として知られているのではないかと思います。その山道先生が、本の中でいわれている一説をご紹介します。

「上顎には早期のオッセオインテグレーションの獲得を期待してチタン表面にHAをコーティングしたHAインプラントを使用しています。特に、上顎洞に造成した骨には有効であると考えています。‥‥‥‥‥
私は同時法、段階法の埋入時期も含めて、骨補填材料の種類、インプラントの種類別にデータを集めました。理由はあったのですが、同じ患者で片方はHAインプラントで、もう片方はチタンインプラントを何本か埋入することになったので、そのサバイバルレートの経過を観察したわけです。結果、埋入時期、骨補填材料の種類に関係なくHAインプラントの成績が抜群に良かったわけです。」

HAインプラントの欠点とは?という質問ももちろんありましたが、骨質がタイプ1の場合にHAのはがれる可能性があるということを言われているだけでした。その点についても、質の高い、スプラインMP-1を使用すればほとんど問題が起きませんので、チタンインプラントを使用する理由がありません。

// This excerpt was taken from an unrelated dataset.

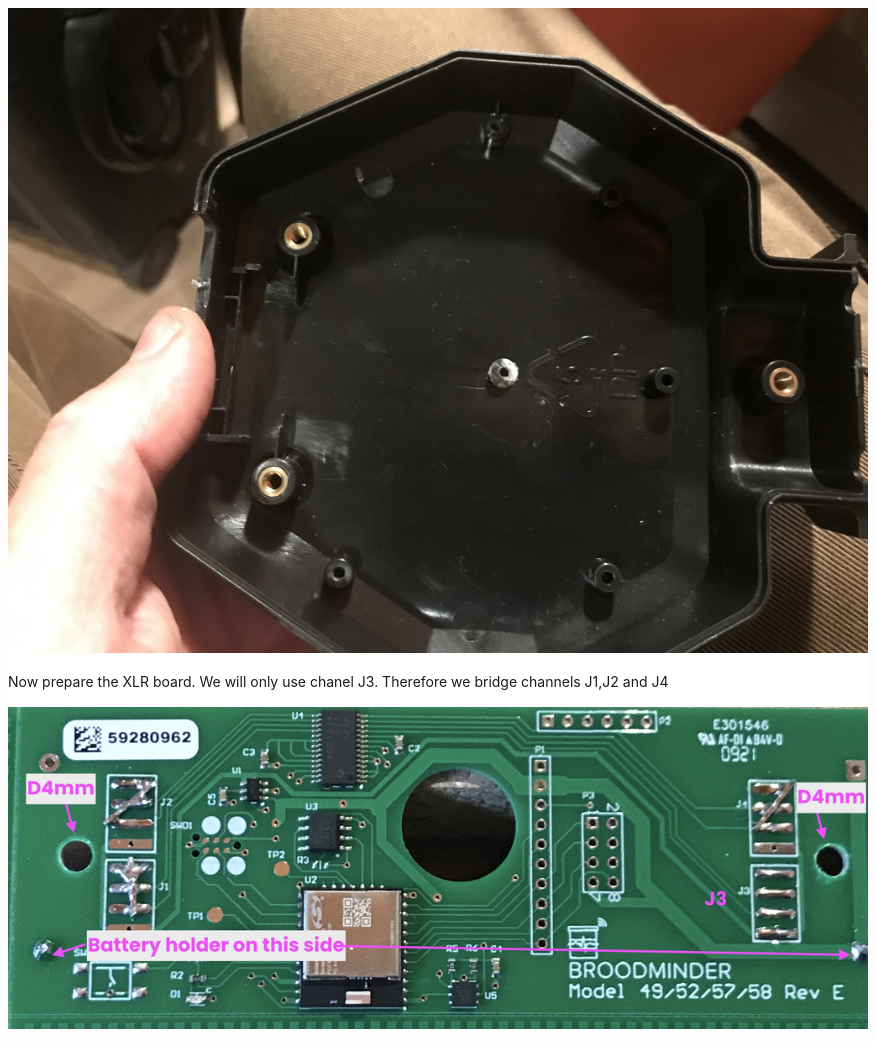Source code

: ![vue ensemble](../assets/36_sensors_DIY.assets/labelabeille/IMG_1868.JPG)

Now prepare the XLR board. We will only use chanel J3. Therefore we bridge channels J1,J2 and J4 

![vue ensemble](../assets/36_sensors_DIY.assets/labelabeille/IMG_2494.jpg)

では、まことしやかに語られている「HAインプラントのHA部分が口腔内に露出した場合に、一気にインテグレーションが破壊される」

ということが現実に起こることなのか?という点については、一昨年に、デンタルパワーで私が林先生と対談させていただいた(4回連載)最後に、林先生が言われた一言でけりがつきます。

「HAコーティング層のスレッドが口腔内に露出しているのに、まったく炎症を起こしていないというケースも見たことがあります。患者さんの良好なプラークコントロールのおかげということもありますが、これがどういうことなのかを考えてみてください。つまり高結晶率のHAインプラントの安定性を示すものであると考えられます。
いまだに、“HAは吸収が起きる”という臨床家の方もいますが、一方で同じ焼結体HAで骨補填材に使用するカルシタイトなどは生体内で吸収しないと言っています。これらの矛盾になぜ気がつかないのか不思議です。」

林先生と並ぶインプラントロジストの武田孝之先生が、チタンインプラントメインからHAインプラントをメインに使用するようになられたり、チタンインプラントのインストラクター陣が臨床では上顎にHAインプラントを応用しているという噂をたくさん聞くにつけ、もう生体不活性のチタンインプラントをあれこれこねくり回して無理矢理使用して、患者さんに苦労をかける時代でないことは確かです。

特に骨質が悪い日本人に、欧米の文献を持ってきて、「グローバルスタンダードのチタンインプラントを使用しないと」とのたまう意味の無い講義を聴くとがっかりすることもあります。

これから、インプラントを勉強しようと考えている先生方、多くのシステムについてお金をかけて勉強する必要はありません。日本人の顎骨に適しているHAインプラントについてのみ深く追求していってください。